Homeownership also involves many recurring costs. Some are included in the monthly escrow payment you make to your lender or mortgage servicer, while others are paid separately.

  • Loan Payments. You need to make monthly principal and interest payments for the life of your mortgage loan, usually 15 or 30 years. If you have a fixed-rate mortgage, your loan payment remains constant for the full term. If you have an adjustable-rate mortgage, your rate gets tied to a benchmark and your payment varies as the benchmark changes. Your loan payment is part of your monthly escrow payment.

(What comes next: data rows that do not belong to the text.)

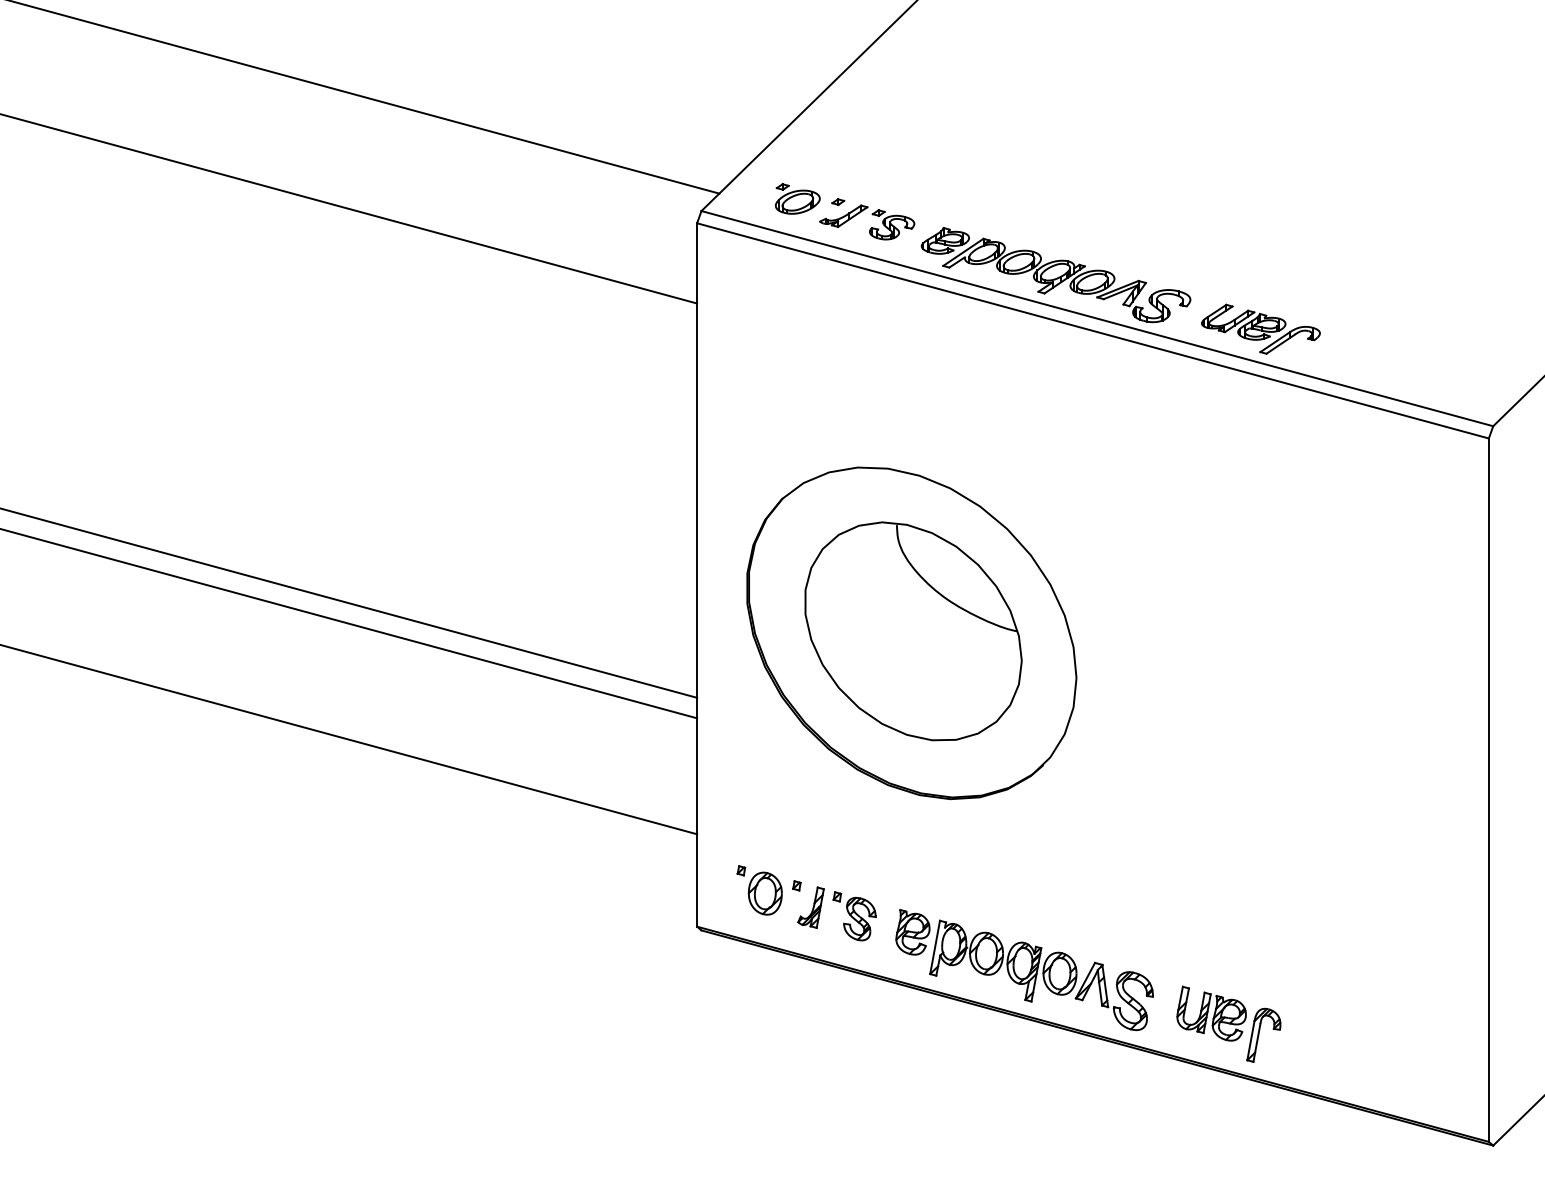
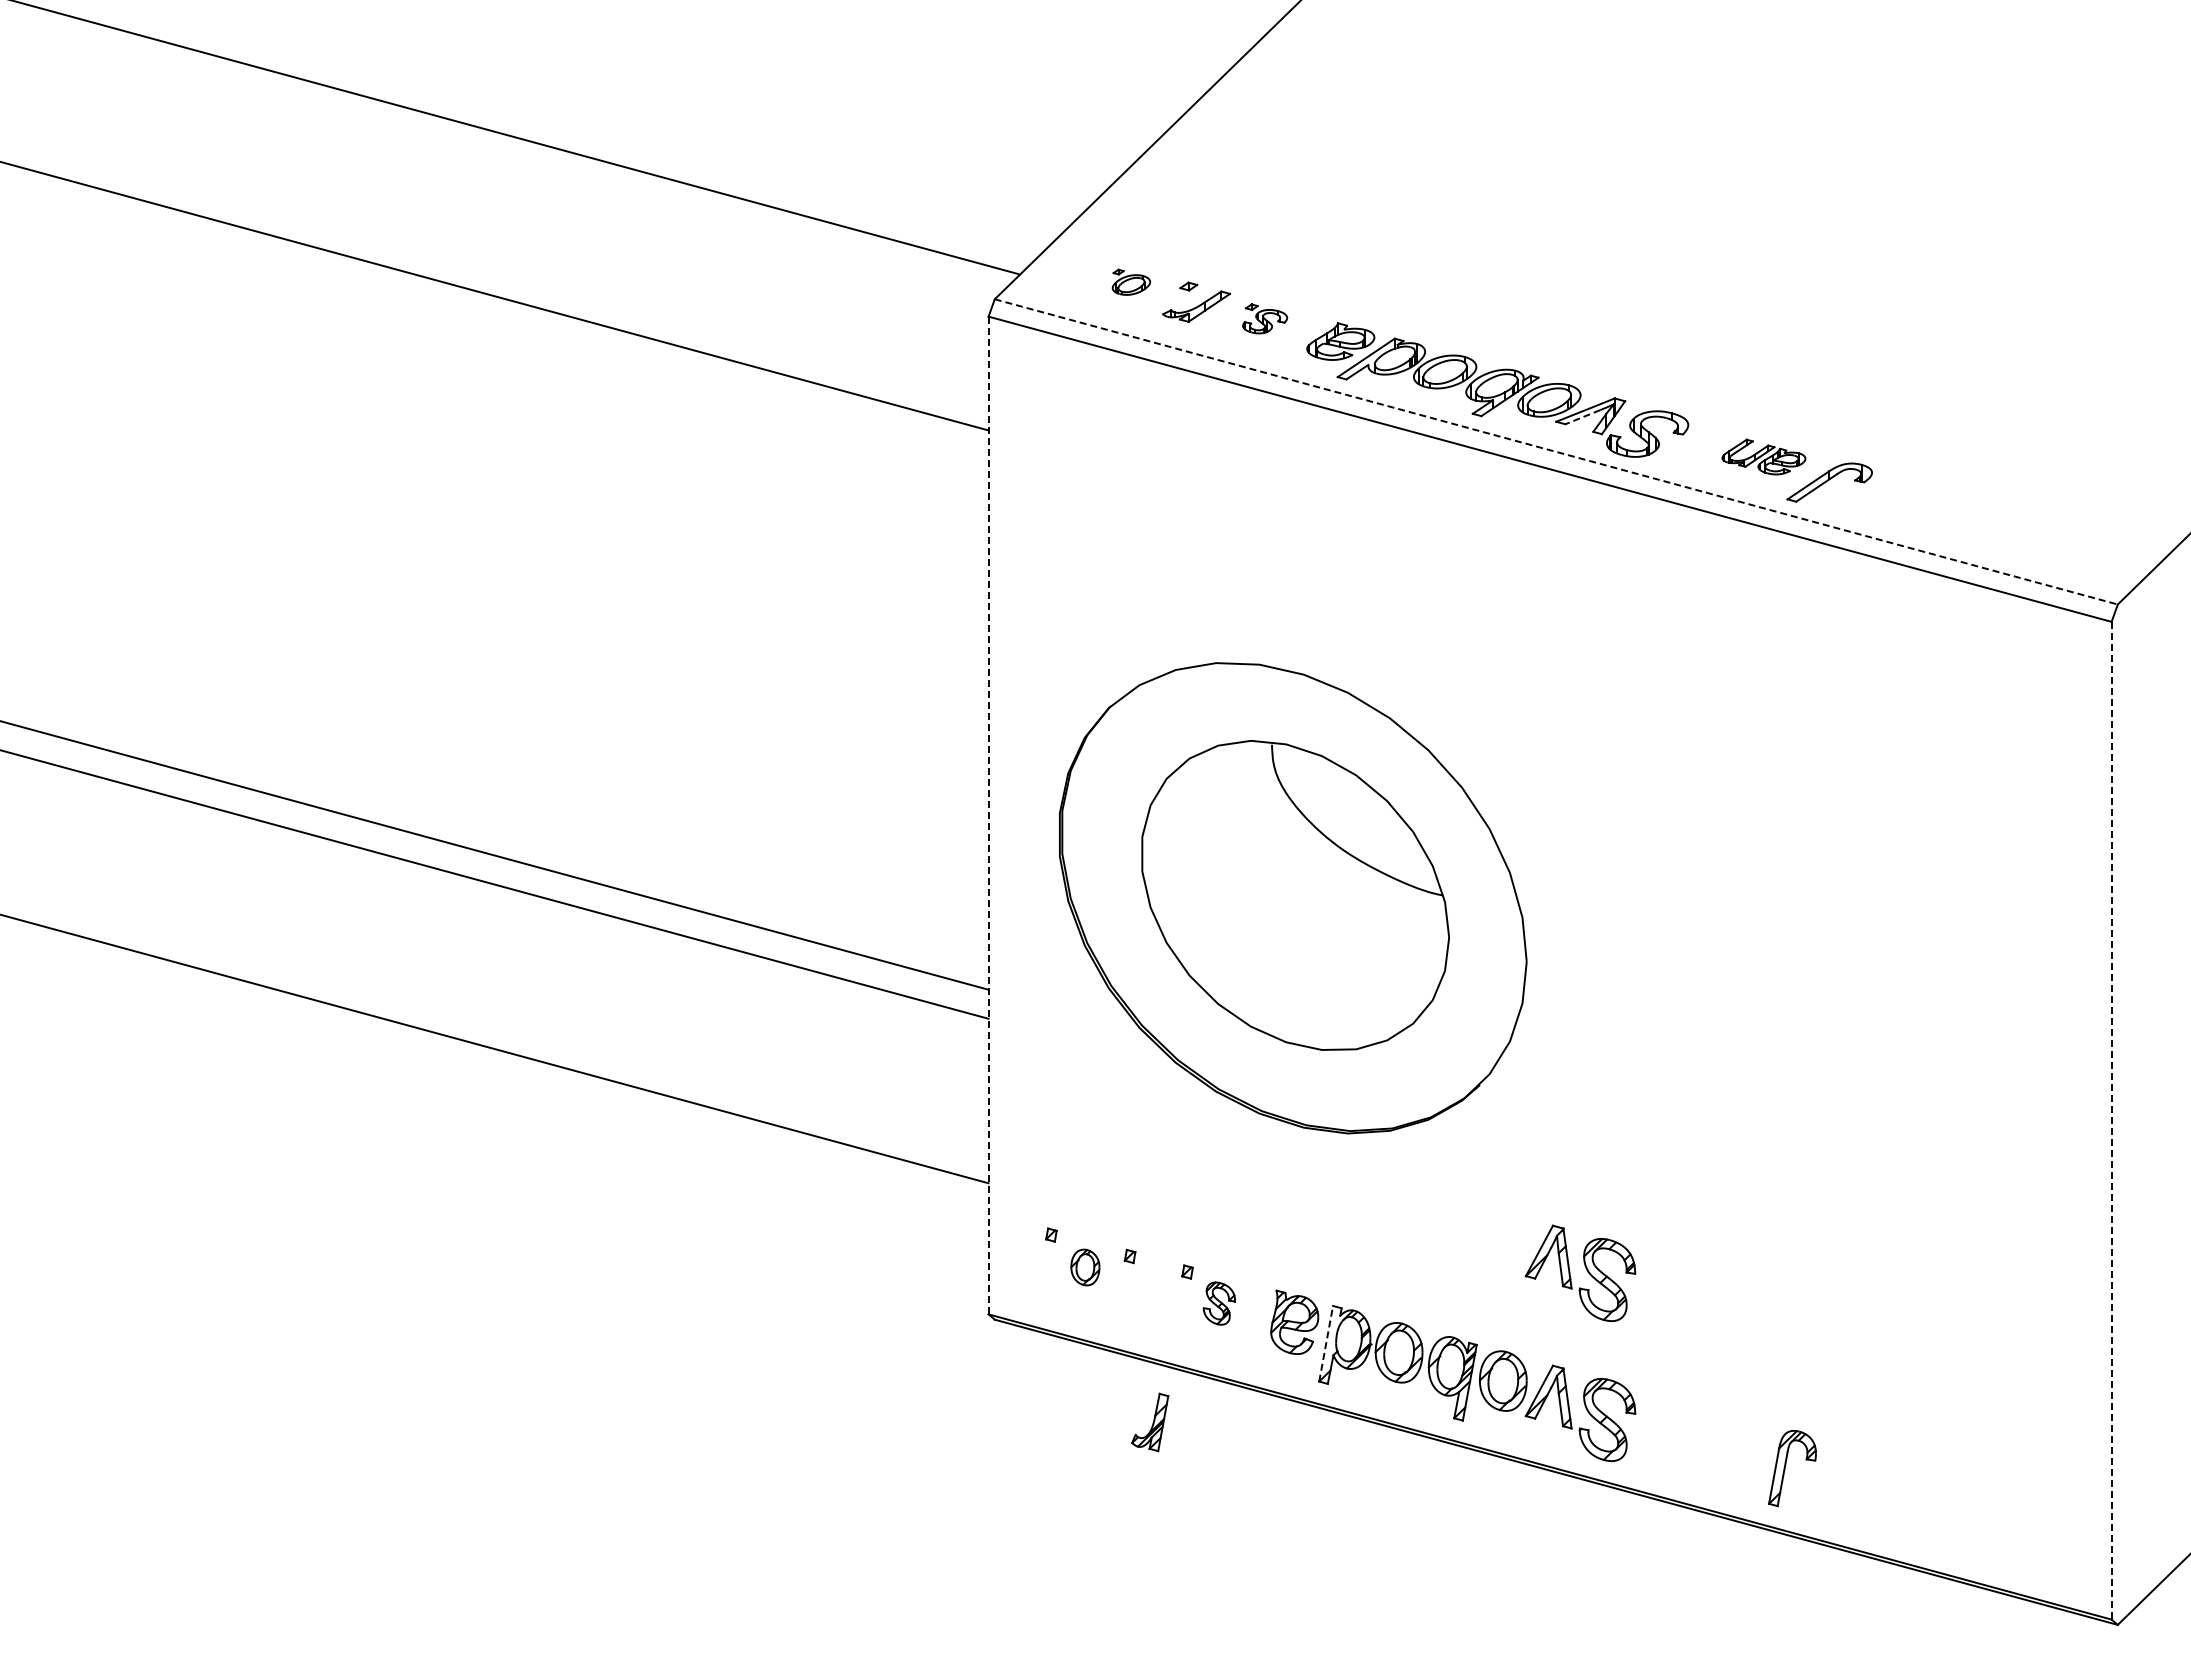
part: (797, 199) -> (1131, 282), size x0.6
part: (891, 224) -> (1264, 318), size x0.7
line: (1115, 294) -> (1582, 417), solid -> dashed
line: (1097, 318) -> (1556, 451), solid -> dashed
part: (1243, 321) -> (1763, 456), size x0.7
line: (697, 574) -> (988, 815), solid -> dashed
line: (1488, 790) -> (2111, 1120), solid -> dashed
part: (765, 893) -> (1085, 1267), size x0.6
part: (1118, 895) -> (1586, 1270), added
part: (811, 907) -> (1150, 1422), moved
part: (859, 919) -> (1219, 1303), size x0.7
line: (935, 947) -> (1326, 1343), solid -> dashed
part: (1211, 1013) -> (1717, 1437), removed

  • Property Taxes. Your city or county sets your property taxes, which pay for local schools, infrastructure, and other critical services. Rates vary widely by location and often change from year to year. Property taxes are part of your monthly escrow payment – you pay one-twelfth of your annual tax burden each month.
  • Homeowners Insurance. According to the Insurance Information Institute, the average annual U.S. homeowners insurance premium was $1,034 in 2012. However, homeowners insurance premiums can vary from year to year based on changes in your home’s appraised value, your policy’s deductible and coverage amounts, your claim history, and your credit score. As with property taxes, you pay one-twelfth of your annual homeowners premium with your monthly escrow payment.
  • Private Mortgage Insurance. If your mortgage lender is a private company and your down payment is less than 20% of the purchase price of your home, your monthly escrow payment initially includes a private mortgage insurance (PMI) premium payment. PMI protects your lender from financial loss if your home is foreclosed upon and sold at a discount relative to your purchase price. If you have good credit, your lender may assess PMI premiums until your loan-to-value (LTV) ratio – the ratio of your current mortgage balance to your home’s total value – reaches 78%. However, lenders generally honor borrowers’ PMI cancellation requests once LTV reaches 80%. If you pose a higher credit risk, your lender may require you to carry PMI until your LTV is lower. Monthly PMI payments typically range from $50 to $200, depending on your loan’s balance and PMI rate.
  • Utilities. As a homeowner, you’re responsible for paying all utilities and local services on your property: water, gas, electric, garbage and recycling, cable and Internet, and perhaps more. These costs vary widely by location and usage.
  • Maintenance. You’re also responsible for all home maintenance and upkeep costs, such as replacing worn-out fixtures and appliances, exterior painting and finishing, interior cleaning, and mechanical maintenance (such as HVAC cleaning and inspection). As a general rule of thumb, you can expect to pay 1% of your home’s value per year on maintenance and wear-related replacements and repairs.